Residents living downstream of a dam on the swollen St. Mary’s River were forced to evacuate, and St. Mary’s school officials canceled classes for Monday. Classes in Anne Arundel, Calvert, Charles and Prince George’s counties also have been canceled.
Anne Arundel received about 7 inches of rain and had several homes damaged by trees.
“We’re all healthy, everybody in the community is OK,” said Debbie Martinez, whose house in Annapolis was hit by a tree that crashed into her master bedroom. “Everything can be replaced as far as material things. The main thing is we’re all healthy.”
Irene made landfall Saturday morning at Cape Lookout, N.C., as a Category 1 hurricane, then moved into the mid-Atlantic before being downgraded to a tropical storm and hitting the Northeast on Sunday, killing at least 15 people in its path. Many of the victims were killed by falling trees, including an 85-year-old Maryland woman killed in Queen Anne’s County when a tree knocked a chimney through the glass roof of the sunroom where she was sitting.

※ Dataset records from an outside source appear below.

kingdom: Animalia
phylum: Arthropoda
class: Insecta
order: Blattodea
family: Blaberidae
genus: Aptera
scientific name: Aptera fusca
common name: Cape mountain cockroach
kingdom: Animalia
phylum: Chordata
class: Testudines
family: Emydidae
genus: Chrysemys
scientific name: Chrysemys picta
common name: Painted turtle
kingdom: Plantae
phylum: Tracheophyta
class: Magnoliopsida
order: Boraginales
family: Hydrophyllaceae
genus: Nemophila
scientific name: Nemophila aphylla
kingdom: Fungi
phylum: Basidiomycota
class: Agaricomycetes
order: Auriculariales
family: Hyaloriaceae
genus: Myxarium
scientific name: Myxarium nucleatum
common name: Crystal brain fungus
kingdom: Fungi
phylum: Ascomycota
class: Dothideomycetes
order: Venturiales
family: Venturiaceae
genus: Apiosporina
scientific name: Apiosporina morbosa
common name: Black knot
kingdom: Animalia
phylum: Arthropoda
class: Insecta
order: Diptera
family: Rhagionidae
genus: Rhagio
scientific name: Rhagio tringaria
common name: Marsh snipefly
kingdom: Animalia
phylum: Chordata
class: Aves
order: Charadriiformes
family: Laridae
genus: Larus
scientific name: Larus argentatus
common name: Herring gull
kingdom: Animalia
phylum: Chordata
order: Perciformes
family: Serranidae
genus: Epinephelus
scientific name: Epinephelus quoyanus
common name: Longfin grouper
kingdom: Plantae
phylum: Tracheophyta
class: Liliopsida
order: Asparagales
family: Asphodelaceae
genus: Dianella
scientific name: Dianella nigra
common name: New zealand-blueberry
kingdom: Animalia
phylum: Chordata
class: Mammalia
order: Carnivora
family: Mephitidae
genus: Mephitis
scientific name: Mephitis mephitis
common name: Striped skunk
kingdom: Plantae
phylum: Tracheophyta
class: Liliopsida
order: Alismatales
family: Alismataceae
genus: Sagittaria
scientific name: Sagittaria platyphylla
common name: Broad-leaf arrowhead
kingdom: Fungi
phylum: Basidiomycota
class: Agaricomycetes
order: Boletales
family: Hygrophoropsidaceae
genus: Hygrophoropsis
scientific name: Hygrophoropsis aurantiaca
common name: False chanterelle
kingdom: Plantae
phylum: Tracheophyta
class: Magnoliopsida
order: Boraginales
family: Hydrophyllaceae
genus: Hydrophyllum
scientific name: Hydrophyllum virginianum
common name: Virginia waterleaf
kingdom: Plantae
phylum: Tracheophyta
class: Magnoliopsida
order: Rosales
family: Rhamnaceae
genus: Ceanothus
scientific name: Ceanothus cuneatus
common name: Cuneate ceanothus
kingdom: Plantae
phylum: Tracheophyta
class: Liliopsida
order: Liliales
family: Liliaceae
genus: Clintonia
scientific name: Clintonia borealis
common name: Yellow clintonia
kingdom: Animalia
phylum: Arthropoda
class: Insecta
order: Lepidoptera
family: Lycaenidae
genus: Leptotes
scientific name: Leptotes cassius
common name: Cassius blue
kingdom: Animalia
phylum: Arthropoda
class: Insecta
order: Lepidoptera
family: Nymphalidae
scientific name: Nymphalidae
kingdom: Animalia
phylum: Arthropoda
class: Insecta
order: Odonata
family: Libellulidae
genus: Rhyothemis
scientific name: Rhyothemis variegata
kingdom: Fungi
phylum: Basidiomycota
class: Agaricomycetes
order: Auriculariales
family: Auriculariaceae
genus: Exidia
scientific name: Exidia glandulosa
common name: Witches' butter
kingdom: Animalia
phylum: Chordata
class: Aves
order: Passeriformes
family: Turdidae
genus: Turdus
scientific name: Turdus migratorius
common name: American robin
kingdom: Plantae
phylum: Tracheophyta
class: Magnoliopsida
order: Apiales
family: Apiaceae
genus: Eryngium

“Our No. 1 message … is we are not out of the woods yet,” Homeland Security Secretary Janet A. Napolitano said Sunday morning as Irene passed through New Jersey and New York City.
“This is not over,” President Obama said late Sunday afternoon from the White House’s Rose Garden.
The big concern now is prolonged power outages and potential flooding from overflowing rivers and streams, though area officials did not expect such problems.
As many as 200 trees were down in the District, according to D.C. Homeland Security and Emergency Management. Many of them were in Northwest and fell because of the wind or rain-soaked soil giving way.
Two trees fell outside an apartment building at 39th and Edmunds streets Northwest in Glover Park.
“I don’t think any of us know what to do,” said Abby Taylor, whose apartment sustained minor damage. “I guess we are going to wait to get this taken care of.”